My mission has always been to set up a safe online environment for anyone searching the internet for exercises to help them recover from a problem, the internet is plagued with ‘Pilates’ workouts that are completely unsuitable for many of the patients I see. I certainly feel I have achieved my initial goal and I am very excited to continue to develop Your Pilates Physio with the help of the amazing team we have.
Josh: Personally, I’m no stranger to how challenging and time-consuming video production can be. So, from a technical perspective, talk me through what’s involved planning and filming a session for Your Pilates Physio.
Lyndsay: Gruelling is the word I would use! It is so different from teaching a class, talking to a camera instead of people in a class is a very strange experience.
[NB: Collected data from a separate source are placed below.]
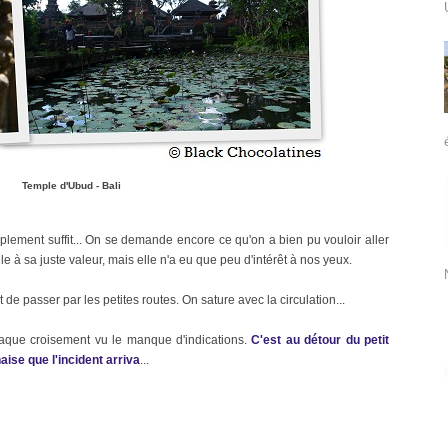
Temple d'Ubud - Bali
mplement suffit... On se demande encore ce qu'on a bien pu vouloir aller
ville à sa juste valeur, mais elle n'a eu que peu d'intérêt à nos yeux.
de passer par les petites routes. On sature avec la circulation...
aque croisement vu le manque d'indications.
C'est au détour du petit
ise que l'incident arriva
...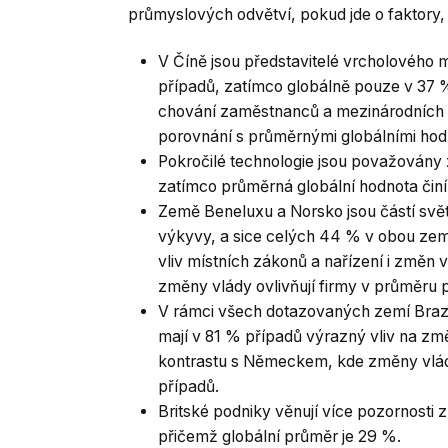
průmyslových odvětví, pokud jde o faktory, k
V Číně jsou představitelé vrcholového
případů, zatímco globálně pouze v 37 %
chování zaměstnanců a mezinárodních i
porovnání s průměrnými globálními hod
Pokročilé technologie jsou považovány 
zatímco průměrná globální hodnota činí
Země Beneluxu a Norsko jsou částí svě
výkyvy, a sice celých 44 % v obou zem
vliv místních zákonů a nařízení i změn 
změny vlády ovlivňují firmy v průměru 
V rámci všech dotazovaných zemí Brazíl
mají v 81 % případů výrazný vliv na změ
kontrastu s Německem, kde změny vlád
případů.
Britské podniky věnují více pozornosti
přičemž globální průměr je 29 %.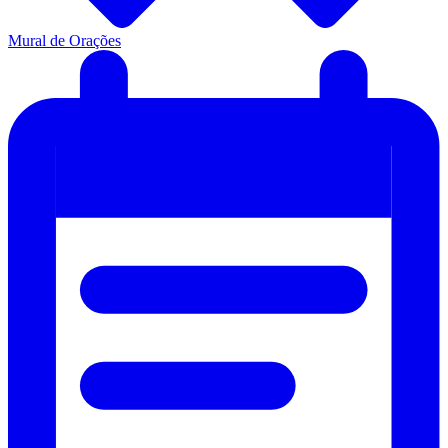
Mural de Orações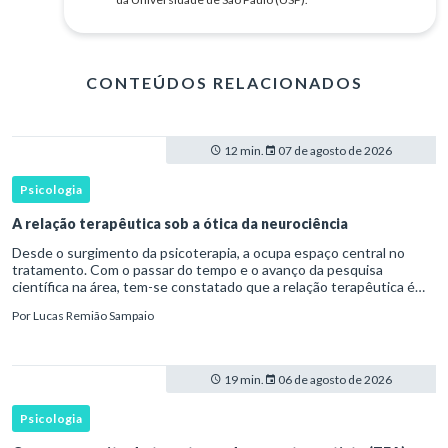
CONTEÚDOS RELACIONADOS
12 min.
07 de agosto de 2026
Psicologia
A relação terapêutica sob a ótica da neurociência
Desde o surgimento da psicoterapia, a ocupa espaço central no
tratamento. Com o passar do tempo e o avanço da pesquisa
científica na área, tem-se constatado que a relação terapêutica é
um dos principais mecanismos associados à mudança, sendo consist
Por
Lucas Remião Sampaio
19 min.
06 de agosto de 2026
Psicologia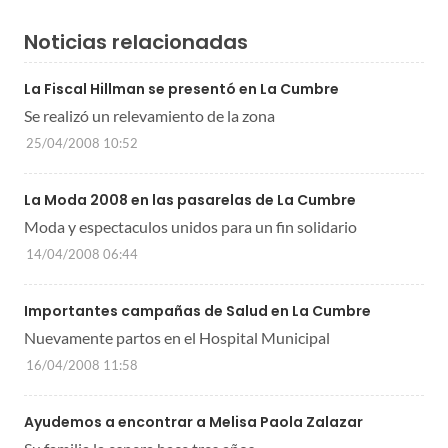
Noticias relacionadas
La Fiscal Hillman se presentó en La Cumbre
Se realizó un relevamiento de la zona
25/04/2008 10:52
La Moda 2008 en las pasarelas de La Cumbre
Moda y espectaculos unidos para un fin solidario
14/04/2008 06:44
Importantes campañas de Salud en La Cumbre
Nuevamente partos en el Hospital Municipal
16/04/2008 11:58
Ayudemos a encontrar a Melisa Paola Zalazar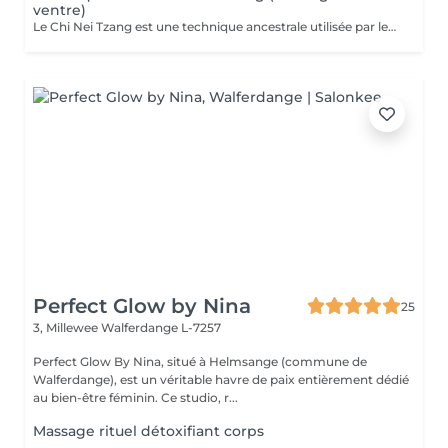
ventre)
Le Chi Nei Tzang est une technique ancestrale utilisée par les moines taoïstes de la Chine qui signifie «travail de l'énergie des organes internes». Selon les taoïstes, chaque organe est lié à une émotion : la colère au foie, la peur aux reins. Notre ventre porte en lui les traces laissées par tous nos traumatismes et nos secrets les plus intimes. L'obstruction des organes internes bloque la libre circulation de l'énergie vitale, le Chi. Le massage agit en profondeur sur les viscères, les émotions et tous les systèmes vitaux du corps. Déroulement de la séance: Pendant le soin vous êtes allongés sur le dos : le torse et le ventre nus, le bas du ventre et les jambes sont couverts ainsi que la poitrine chez les femmes. Pendant la séance vous portez un masque sur les yeux pour pouvoir vous détendre complètement. Mais vous restez attentifs à vos sensations ! À tout moment, si quelque chose vous inquiète ou vous dérange, (certains points de l'intestin peuvent être sensibles !) n'hésitez pas me signaler. Lors de massage j'utilise de l'huile de sésame ou d'amande douce. Aux certains moments lors de soin je prononce «six sons de guérison» qui possèdent un potentiel vibratoire qui participe du nettoyage des organes. Des pressions souples et profondes, appliquées directement sur les organes ou sur des points réflexes, permettent aux énergies ou aux émotions prisonnières, de se libérer. Le massage se termine par le drainage lymphatique et l'équilibrage des pouls.
Perfect Glow by Nina
25
3, Millewee
Walferdange L-7257
Perfect Glow By Nina, situé à Helmsange (commune de
Walferdange), est un véritable havre de paix entièrement dédié
au bien-être féminin. Ce studio, r...
Massage rituel détoxifiant corps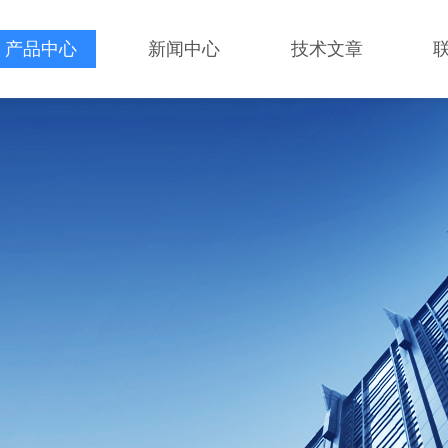
产品中心
新闻中心
技术文章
We film in my practice studio which is only available on a Saturday afternoon and Sunday. The time constraints we have means we have to get lots of footage filmed in a short period of time. It takes around two hours just to set up the cameras, lighting and sound equipment. In the weeks leading up to the filming I plan the workouts I want to film.
We will do multiple cuts/takes to make sure we are getting the right angle at the right time so the user gets the best angle of the exercise to demonstrate it well. I also aim to be very vocal through the videos so I am constantly re-enforcing what you should be feeling, what position you should be in, how it should feel, again so the user can get the best experience possible and know they are doing the exercise right.
This can make my voice go at times! Once the video has been edited I check every single one to make sure it is exactly as I want it before we publish it on the site, if it isn’t it goes back to editing!
Josh: It’s probably a fair assumption to make that there will be many instructors and teachers who look at you’ve achieved and take a great deal of inspiration from that. What advice would you give to those who are keen to follow in your footsteps, whether that’s face-to-face, online or a blend of both?
Lyndsay: I believe that to be successful at anything you have to enjoy what you do. The best Pilates teachers I work with are all so passionate about what they do, it is their life and mine too!
Never stop learning, absorb all you can from other instructors around you, keep refreshing your skills and learn new ones with courses. In the 12/13 years I have been teaching I have never taught the same class twice so keep your content fresh and engaging for your customers. Ask for feedback too! Tailor your classes to your clients and make sure you get to know everyone in your classes. You want them to feel confident the class is right and suitable for them.